WHAT YOU WILL DO:
Take the line containing "f_number: 3.5" and every line below it through the end of the entries, and output them verbatim, pictures excluded.

[Saved data entries]

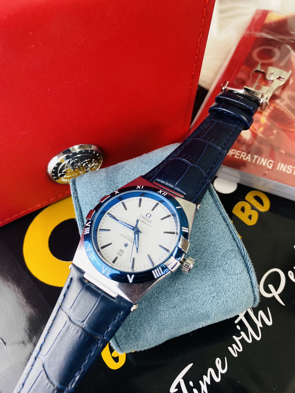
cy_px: 196
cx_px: 148
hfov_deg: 53.1
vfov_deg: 67.3
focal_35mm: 26
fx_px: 295
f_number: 1.8
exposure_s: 1/100
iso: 40
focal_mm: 4.25
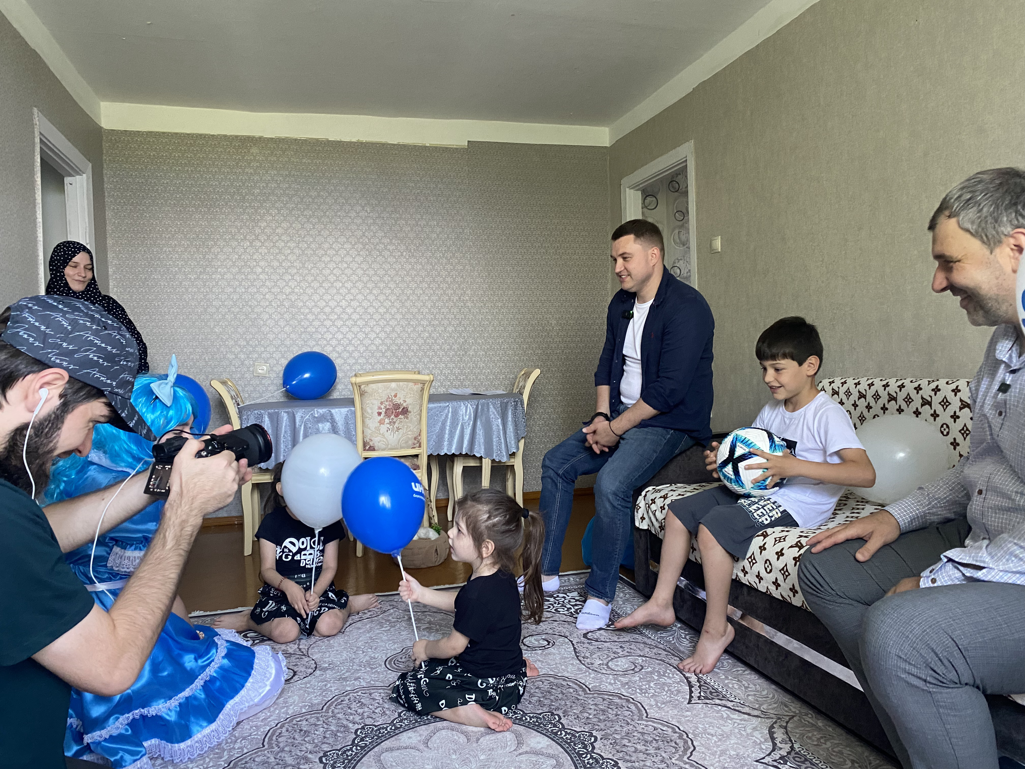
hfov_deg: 67.3
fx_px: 770
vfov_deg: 53.1
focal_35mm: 26
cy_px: 384
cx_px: 512
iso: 320
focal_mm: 4.25
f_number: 1.8
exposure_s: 1/60
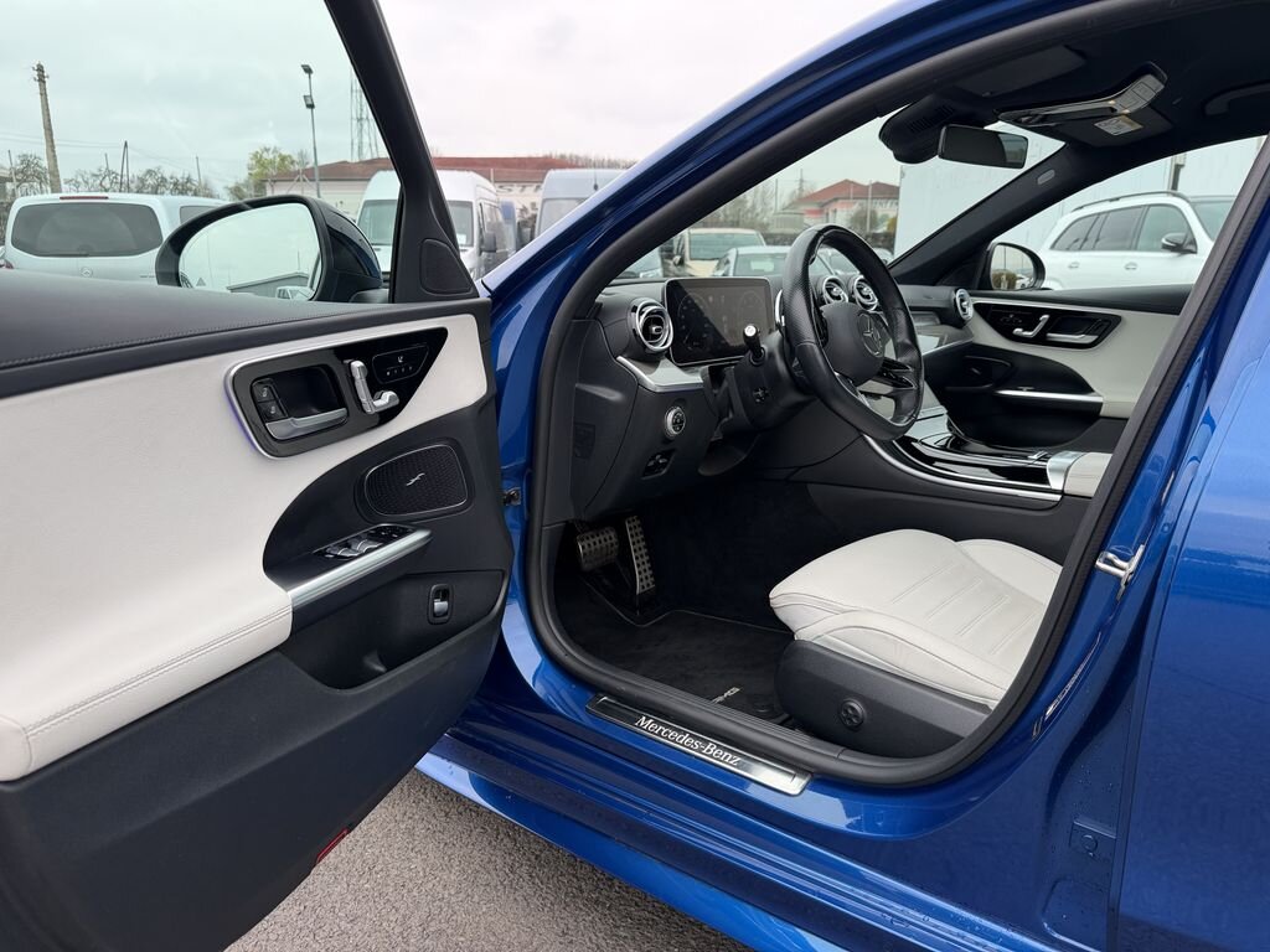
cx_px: 635
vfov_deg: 56.8
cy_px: 476
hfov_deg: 71.6
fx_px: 881
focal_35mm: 24
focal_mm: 6.76
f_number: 1.78
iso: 80
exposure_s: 1/868
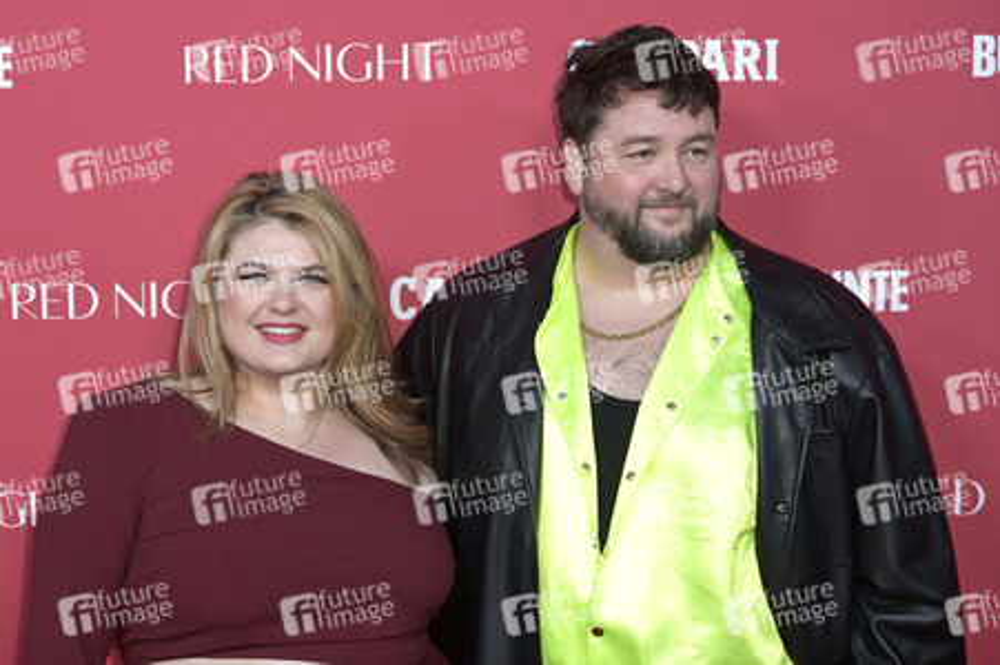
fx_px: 2554
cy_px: 332
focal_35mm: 92
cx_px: 500
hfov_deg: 22.2
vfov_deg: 14.8
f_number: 5
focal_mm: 92
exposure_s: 1/400
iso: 1600
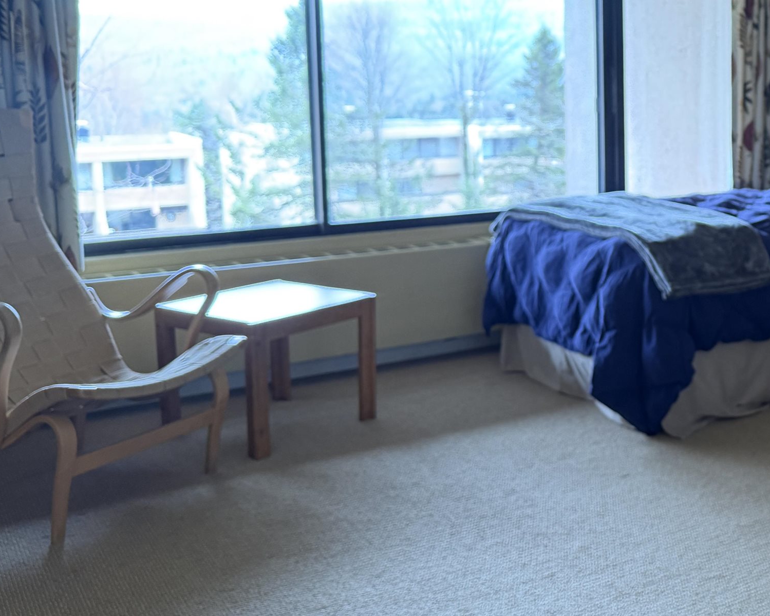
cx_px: 759
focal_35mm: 48
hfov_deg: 35.3
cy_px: 189
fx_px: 1094
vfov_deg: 31.1
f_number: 1.78
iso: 250
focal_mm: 6.76
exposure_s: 1/60
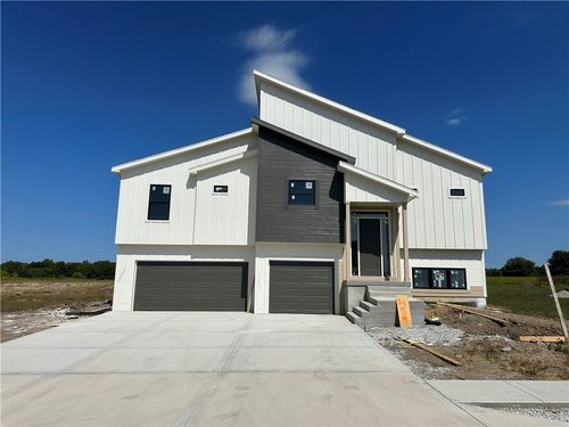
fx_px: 394
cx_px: 284
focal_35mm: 24
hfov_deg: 71.6
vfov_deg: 56.8
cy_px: 214
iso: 80
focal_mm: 6.86
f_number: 1.78
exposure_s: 1/10753
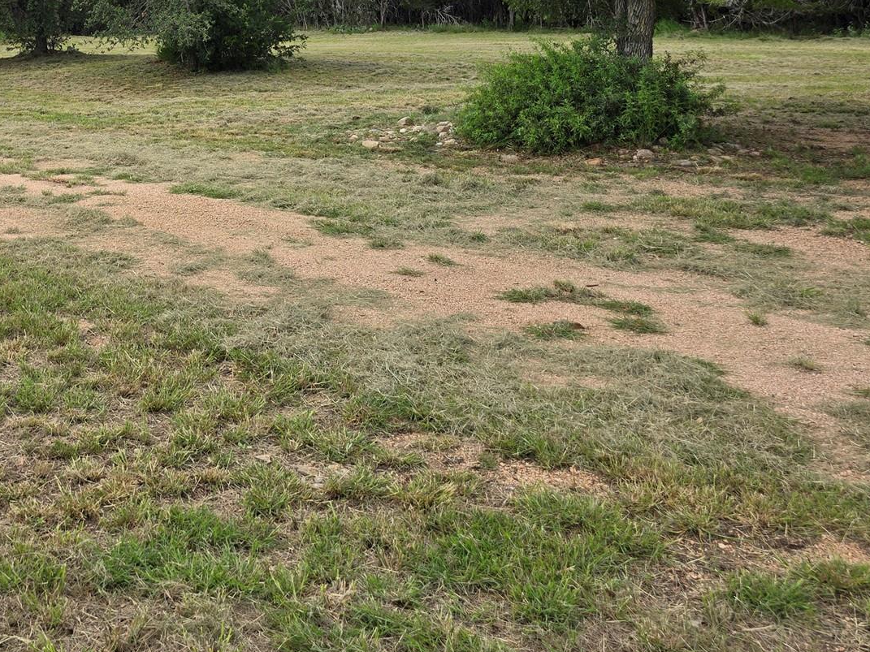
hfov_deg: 40.2
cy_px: 37
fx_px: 1106
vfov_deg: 31.0
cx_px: 112
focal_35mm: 44
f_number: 1.7
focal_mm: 6.3
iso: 12
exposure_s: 1/647
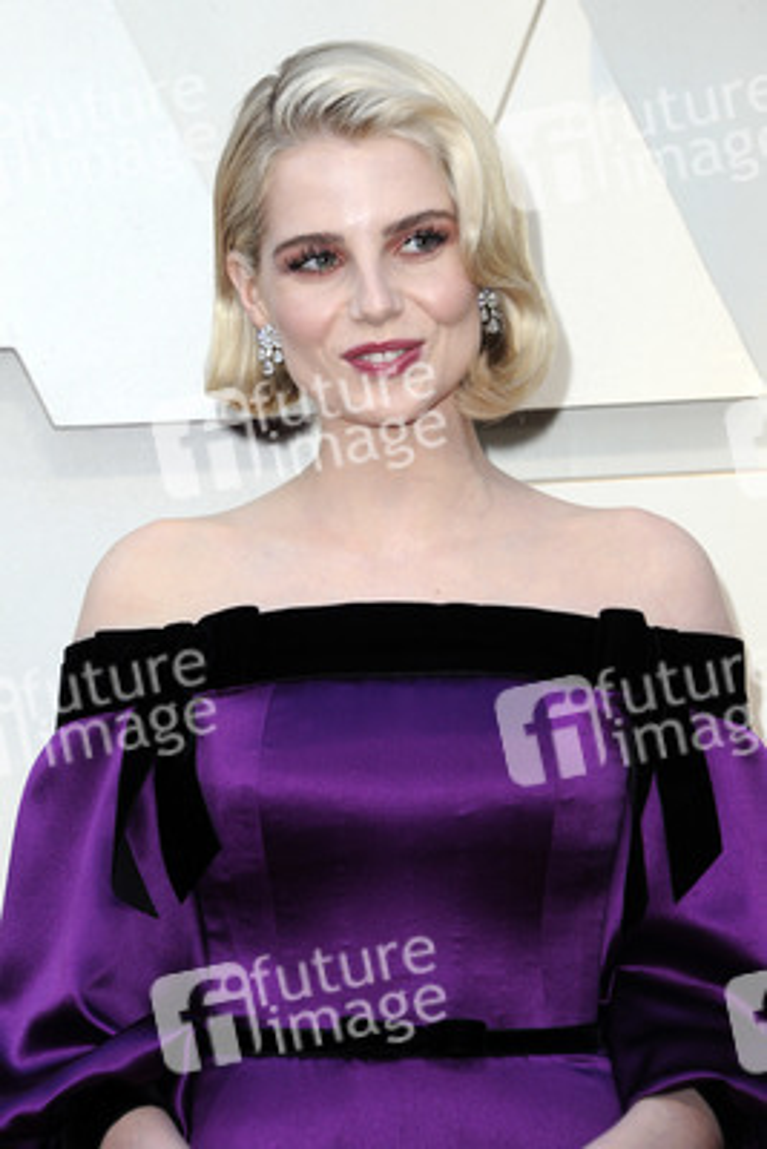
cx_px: 384
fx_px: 6066
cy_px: 574
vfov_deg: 10.8
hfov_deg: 7.2
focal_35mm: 190
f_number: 8
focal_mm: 190
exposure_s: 1/250
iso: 800
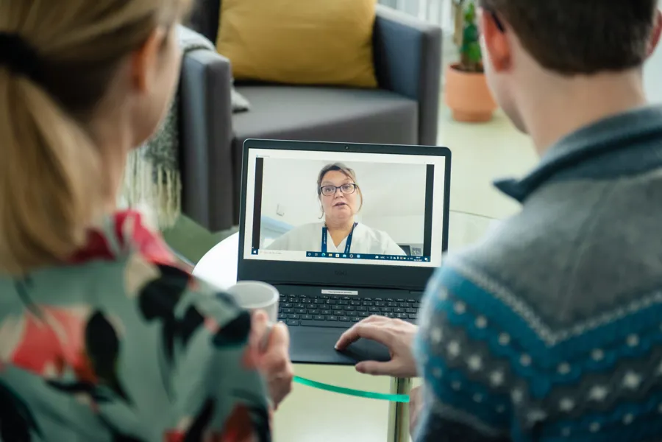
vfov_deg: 19.5
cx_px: 331
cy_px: 221
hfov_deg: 28.8
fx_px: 1287
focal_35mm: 70
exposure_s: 1/200
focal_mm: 70
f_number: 3.5
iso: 1250
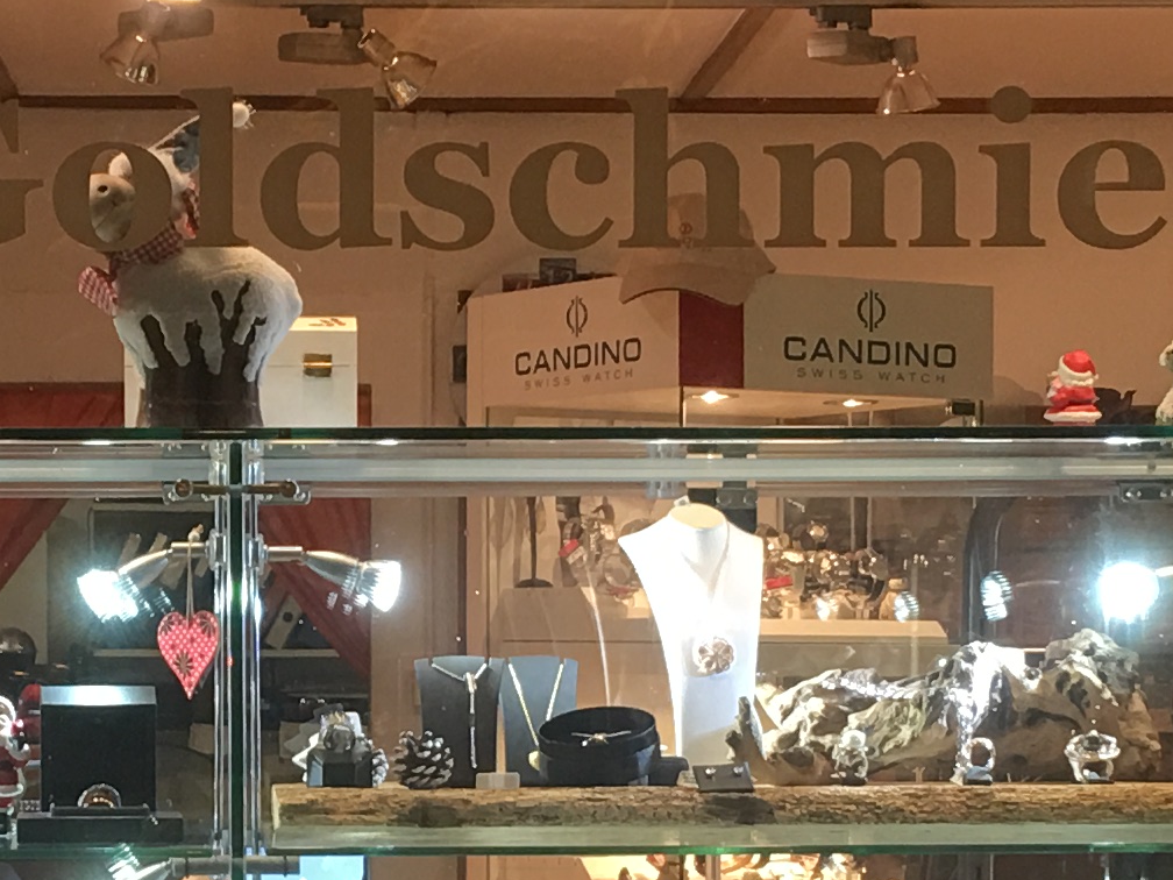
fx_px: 3931
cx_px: 298
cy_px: 810
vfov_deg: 12.7
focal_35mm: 116
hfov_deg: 16.9
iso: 40
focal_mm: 4.15
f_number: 2.2
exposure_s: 1/17
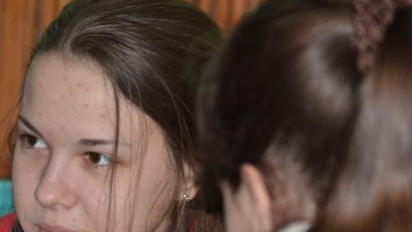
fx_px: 4154
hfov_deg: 5.7
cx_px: 91
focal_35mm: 380
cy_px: 262
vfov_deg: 3.2
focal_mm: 125
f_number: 4.8
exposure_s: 1/80
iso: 800
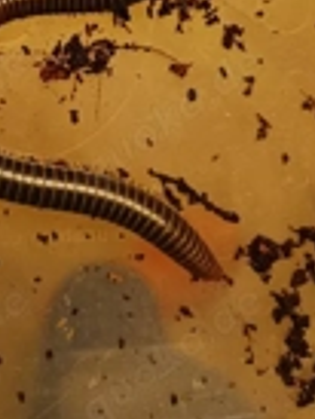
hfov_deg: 20.4
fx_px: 848
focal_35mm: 70
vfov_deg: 24.9
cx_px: 3
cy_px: -89
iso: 806
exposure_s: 1/25
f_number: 1.88
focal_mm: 5.59
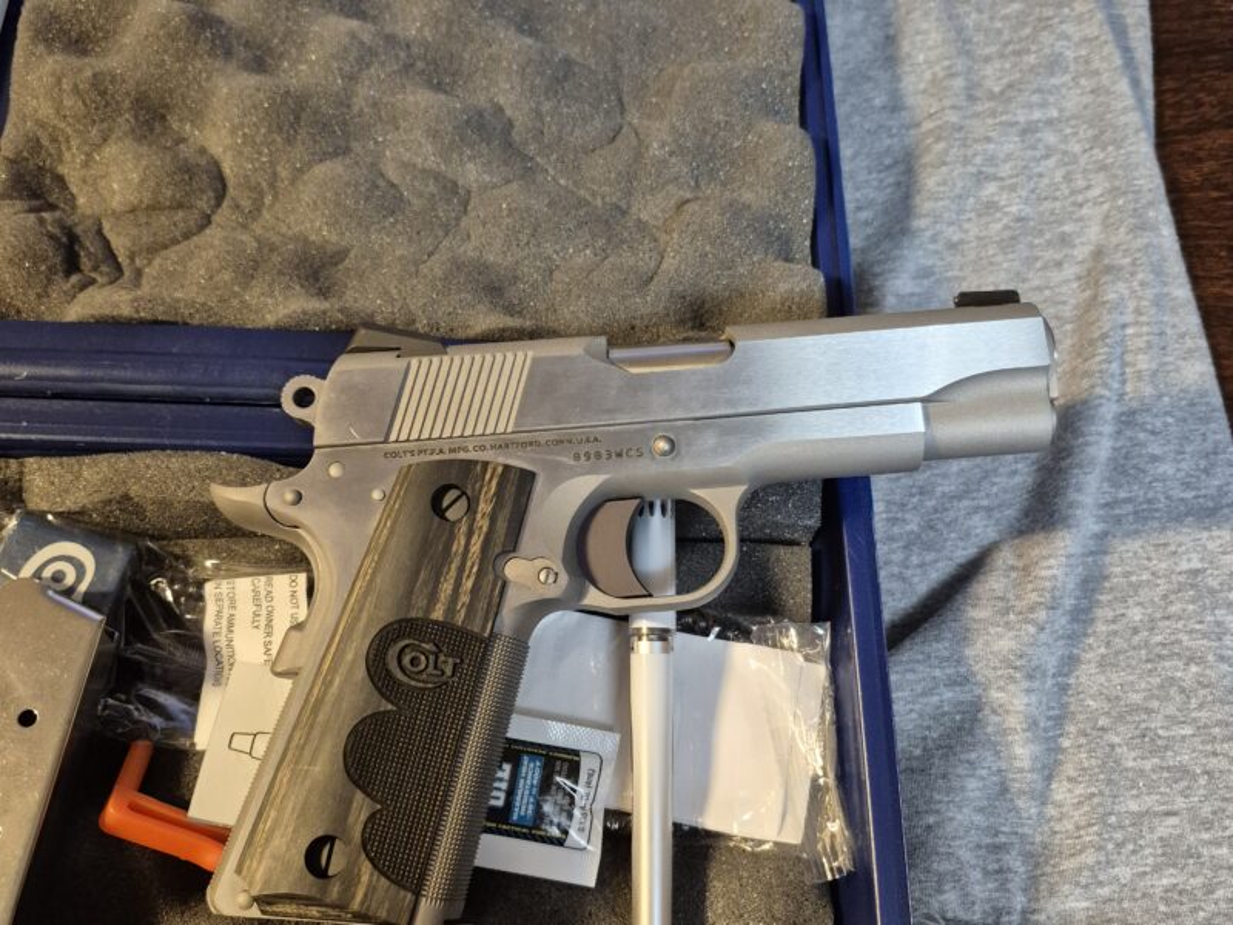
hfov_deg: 73.9
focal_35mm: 23
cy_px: 462
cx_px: 616
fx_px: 819
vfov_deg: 58.9
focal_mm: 5.4
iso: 800
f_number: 1.8
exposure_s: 1/120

ANSWER AREA:
f_number: 3.5
iso: 1250
fx_px: 3931
cx_px: 298
cy_px: 810
vfov_deg: 12.7
focal_35mm: 116
hfov_deg: 16.9
iso: 40
focal_mm: 4.15
f_number: 2.2
exposure_s: 1/17
fx_px: 4154
hfov_deg: 5.7
cx_px: 91
focal_35mm: 380
cy_px: 262
vfov_deg: 3.2
focal_mm: 125
f_number: 4.8
exposure_s: 1/80
iso: 800
hfov_deg: 20.4
fx_px: 848
focal_35mm: 70
vfov_deg: 24.9
cx_px: 3
cy_px: -89
iso: 806
exposure_s: 1/25
f_number: 1.88
focal_mm: 5.59
hfov_deg: 73.9
focal_35mm: 23
cy_px: 462
cx_px: 616
fx_px: 819
vfov_deg: 58.9
focal_mm: 5.4
iso: 800
f_number: 1.8
exposure_s: 1/120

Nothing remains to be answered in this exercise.